Confagricoltura Piacenza lancia l’allarme: “Manca manodopera nei campi”

L'associazione chiede di prolungare il decreto flussi e prevedere procedure per regolarizzare chi è ancora nel limbo

Riprendono le lavorazioni nei campi, ma manca la manodopera. A denuncialo è Confagricoltura Piacenza che ha ricevuto diverse segnalazioni dagli associati in cerca di braccianti agricoli.
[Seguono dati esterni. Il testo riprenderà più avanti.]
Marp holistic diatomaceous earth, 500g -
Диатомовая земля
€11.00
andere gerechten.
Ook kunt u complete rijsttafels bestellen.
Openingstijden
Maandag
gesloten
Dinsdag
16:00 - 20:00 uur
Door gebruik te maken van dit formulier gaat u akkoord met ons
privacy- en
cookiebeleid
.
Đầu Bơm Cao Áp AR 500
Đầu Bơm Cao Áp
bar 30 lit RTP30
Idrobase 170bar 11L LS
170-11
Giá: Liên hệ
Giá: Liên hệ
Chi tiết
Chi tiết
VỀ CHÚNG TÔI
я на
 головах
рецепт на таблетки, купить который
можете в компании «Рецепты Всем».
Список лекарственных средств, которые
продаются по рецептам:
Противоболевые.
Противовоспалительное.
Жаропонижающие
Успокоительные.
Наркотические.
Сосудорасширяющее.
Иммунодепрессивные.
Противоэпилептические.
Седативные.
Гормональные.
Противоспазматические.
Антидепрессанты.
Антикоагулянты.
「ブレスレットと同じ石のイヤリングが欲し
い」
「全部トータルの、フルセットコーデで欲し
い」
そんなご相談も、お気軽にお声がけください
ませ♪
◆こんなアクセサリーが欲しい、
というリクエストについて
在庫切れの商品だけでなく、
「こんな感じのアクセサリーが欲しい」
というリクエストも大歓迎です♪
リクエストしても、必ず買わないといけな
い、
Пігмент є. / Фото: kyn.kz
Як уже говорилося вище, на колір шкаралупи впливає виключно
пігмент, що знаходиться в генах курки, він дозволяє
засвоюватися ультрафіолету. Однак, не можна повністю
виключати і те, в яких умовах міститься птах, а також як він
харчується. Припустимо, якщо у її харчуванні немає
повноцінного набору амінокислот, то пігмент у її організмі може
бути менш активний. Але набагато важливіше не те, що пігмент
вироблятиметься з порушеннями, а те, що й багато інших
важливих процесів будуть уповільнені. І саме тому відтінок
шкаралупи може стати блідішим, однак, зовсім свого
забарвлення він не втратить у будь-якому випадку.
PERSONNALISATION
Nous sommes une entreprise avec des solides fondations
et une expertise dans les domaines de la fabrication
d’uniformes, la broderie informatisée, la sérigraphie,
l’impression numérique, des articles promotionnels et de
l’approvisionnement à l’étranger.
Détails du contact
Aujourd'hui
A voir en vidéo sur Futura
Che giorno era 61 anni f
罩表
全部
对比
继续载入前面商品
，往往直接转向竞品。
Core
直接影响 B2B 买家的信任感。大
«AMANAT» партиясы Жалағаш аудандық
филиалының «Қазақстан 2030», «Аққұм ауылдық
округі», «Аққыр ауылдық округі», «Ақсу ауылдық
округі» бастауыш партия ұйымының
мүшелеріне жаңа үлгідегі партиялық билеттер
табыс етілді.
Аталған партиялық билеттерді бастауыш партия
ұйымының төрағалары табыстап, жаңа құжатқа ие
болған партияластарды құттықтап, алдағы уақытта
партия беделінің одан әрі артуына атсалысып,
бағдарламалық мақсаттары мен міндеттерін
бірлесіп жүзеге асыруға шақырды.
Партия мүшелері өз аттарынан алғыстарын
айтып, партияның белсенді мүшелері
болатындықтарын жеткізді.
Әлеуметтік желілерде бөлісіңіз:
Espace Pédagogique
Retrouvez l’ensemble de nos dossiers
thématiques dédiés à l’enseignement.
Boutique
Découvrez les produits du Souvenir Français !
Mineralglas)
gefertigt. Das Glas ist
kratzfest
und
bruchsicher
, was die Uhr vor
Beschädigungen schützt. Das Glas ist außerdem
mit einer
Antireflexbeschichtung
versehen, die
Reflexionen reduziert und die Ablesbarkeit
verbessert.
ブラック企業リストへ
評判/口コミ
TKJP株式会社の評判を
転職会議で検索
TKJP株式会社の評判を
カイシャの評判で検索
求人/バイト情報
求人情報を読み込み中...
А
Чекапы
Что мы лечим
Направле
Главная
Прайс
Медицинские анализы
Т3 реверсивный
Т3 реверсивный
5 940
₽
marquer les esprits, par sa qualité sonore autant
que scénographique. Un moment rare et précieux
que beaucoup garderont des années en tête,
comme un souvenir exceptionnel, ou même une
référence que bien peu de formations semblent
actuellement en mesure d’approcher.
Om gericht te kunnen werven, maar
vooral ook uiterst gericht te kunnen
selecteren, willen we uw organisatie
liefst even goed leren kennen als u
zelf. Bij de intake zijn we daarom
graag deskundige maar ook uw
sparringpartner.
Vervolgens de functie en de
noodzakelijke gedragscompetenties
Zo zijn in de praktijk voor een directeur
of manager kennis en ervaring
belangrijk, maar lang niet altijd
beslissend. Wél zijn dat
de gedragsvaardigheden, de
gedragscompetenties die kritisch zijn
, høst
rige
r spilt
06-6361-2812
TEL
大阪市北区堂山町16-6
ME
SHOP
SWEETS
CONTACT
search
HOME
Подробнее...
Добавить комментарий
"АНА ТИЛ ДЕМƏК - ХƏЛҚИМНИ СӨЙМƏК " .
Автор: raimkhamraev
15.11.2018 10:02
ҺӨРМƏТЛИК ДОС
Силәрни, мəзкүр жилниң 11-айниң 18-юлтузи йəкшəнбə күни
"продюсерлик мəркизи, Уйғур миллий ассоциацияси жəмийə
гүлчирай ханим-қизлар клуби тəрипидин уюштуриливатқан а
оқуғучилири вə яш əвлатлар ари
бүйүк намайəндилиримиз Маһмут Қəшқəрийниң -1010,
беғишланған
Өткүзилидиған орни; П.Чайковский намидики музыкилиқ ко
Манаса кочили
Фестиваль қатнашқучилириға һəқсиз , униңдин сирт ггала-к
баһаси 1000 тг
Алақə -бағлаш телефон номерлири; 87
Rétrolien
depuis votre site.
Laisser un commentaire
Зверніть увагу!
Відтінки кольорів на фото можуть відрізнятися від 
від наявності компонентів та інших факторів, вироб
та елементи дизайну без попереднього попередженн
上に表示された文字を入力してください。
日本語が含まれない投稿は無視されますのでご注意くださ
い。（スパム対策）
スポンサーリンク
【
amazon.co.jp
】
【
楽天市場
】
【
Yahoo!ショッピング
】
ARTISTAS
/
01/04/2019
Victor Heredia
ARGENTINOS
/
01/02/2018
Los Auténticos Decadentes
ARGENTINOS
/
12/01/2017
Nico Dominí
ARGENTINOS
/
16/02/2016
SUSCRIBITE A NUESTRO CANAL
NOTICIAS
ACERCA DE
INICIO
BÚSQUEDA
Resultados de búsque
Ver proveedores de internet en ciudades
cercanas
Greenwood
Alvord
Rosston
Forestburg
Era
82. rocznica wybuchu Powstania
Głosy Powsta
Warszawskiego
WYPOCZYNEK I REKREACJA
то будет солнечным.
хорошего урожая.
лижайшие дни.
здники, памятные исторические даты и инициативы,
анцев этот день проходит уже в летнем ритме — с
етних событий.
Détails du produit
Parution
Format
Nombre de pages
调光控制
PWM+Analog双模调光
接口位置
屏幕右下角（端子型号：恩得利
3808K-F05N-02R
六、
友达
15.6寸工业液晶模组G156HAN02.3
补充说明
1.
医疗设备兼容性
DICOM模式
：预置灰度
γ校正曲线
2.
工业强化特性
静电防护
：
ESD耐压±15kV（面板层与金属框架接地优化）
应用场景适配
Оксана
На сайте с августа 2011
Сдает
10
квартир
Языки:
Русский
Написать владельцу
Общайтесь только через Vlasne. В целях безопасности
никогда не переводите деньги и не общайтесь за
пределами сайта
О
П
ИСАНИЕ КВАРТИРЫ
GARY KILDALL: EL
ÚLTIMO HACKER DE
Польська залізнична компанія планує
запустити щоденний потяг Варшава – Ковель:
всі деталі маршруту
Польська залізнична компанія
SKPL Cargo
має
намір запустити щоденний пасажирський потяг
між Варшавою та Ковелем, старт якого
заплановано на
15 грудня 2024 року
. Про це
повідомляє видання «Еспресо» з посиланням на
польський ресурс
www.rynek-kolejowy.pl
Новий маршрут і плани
Il Decreto flussi è al rush finale ed entro il 17 marzo vanno presentate le domande di permesso: 42 mila stagionali e 20mila subordinati a livello nazionale.

“Mancano i numeri e i tempi – commenta Marco Casagrande direttore di Confagricoltura Piacenza -. Le aziende iniziano ad aver bisogno già in questi giorni, ma la manodopera straniera stenta ad arrivare. Molti dei Paesi dell’Est non sono disponibili: c’è chi purtroppo sta già combattendo e chi, comunque, è trattenuto dalla situazione di grande incertezza”. In queste ore si ragiona su una possibile riapertura del decreto flussi migratori con deroghe urgenti in grado di favorire l’ingresso di cittadini ucraini e consentire loro il lavoro. È vero che nel decreto flussi il numero degli ingressi per gli stagionali, tenendo conto dei fabbisogni, è stato più che raddoppiato rispetto al 2020, ma resta il nodo critico delle tempistiche. Le domande saranno valutate in base all’ordine di presentazione, da Prefettura e Ispettorato del lavoro, non sempre però la convocazione del datore di lavoro in Prefettura avviene nei 60 giorni previsti. Poi il lavoratore dovrà fare richiesta agli uffici consolari del suo paese e trascorreranno indicativamente altri 30 giorni.

“La legge – spiega Casagrande – prevede che questi lavoratori vengano assunti senza essere mai stati in Italia e con tempi sfasati rispetto a quelli della campagna agraria. Riscontriamo invece l’esigenza di regolarizzare chi è già qui. La maggior parte dei permessi di soggiorno negli ultimi anni è stata rilasciata per motivi di famiglia. Frenare la manodopera straniera nella convinzione che ci siano troppi disoccupati italiani non è una soluzione perché, in realtà, ci sono sempre meno operai disposti a lavorare nei campi. C’è, è vero, qualche giovane che torna alla campagna, ma parliamo di imprenditori formati che intendono avviare un progetto di impresa proprio. Per quanto riguarda la manovalanza è sempre più difficile avere personale adeguato. Anche nei campi serve know-how e le aziende spesso riassumono le stesse persone. Il discorso si fa ancor più delicato in stalla dove si lamenta la mancanza di una formazione specifica di alto livello adeguata alla complessità che hanno ormai assunto i processi. La pandemia prima e la guerra ora – spiega Casagrande – stanno destabilizzando i flussi e le disponibilità. Le aziende sono in forte difficoltà, per questo – conclude – sarebbe opportuno prevedere procedure semplificate che consentano rapidamente di andare a lavorare ai profughi che sono già stati accolti, ai rifugiati e a quanti non hanno ancora avuto modo di regolarizzare la propria posizione”.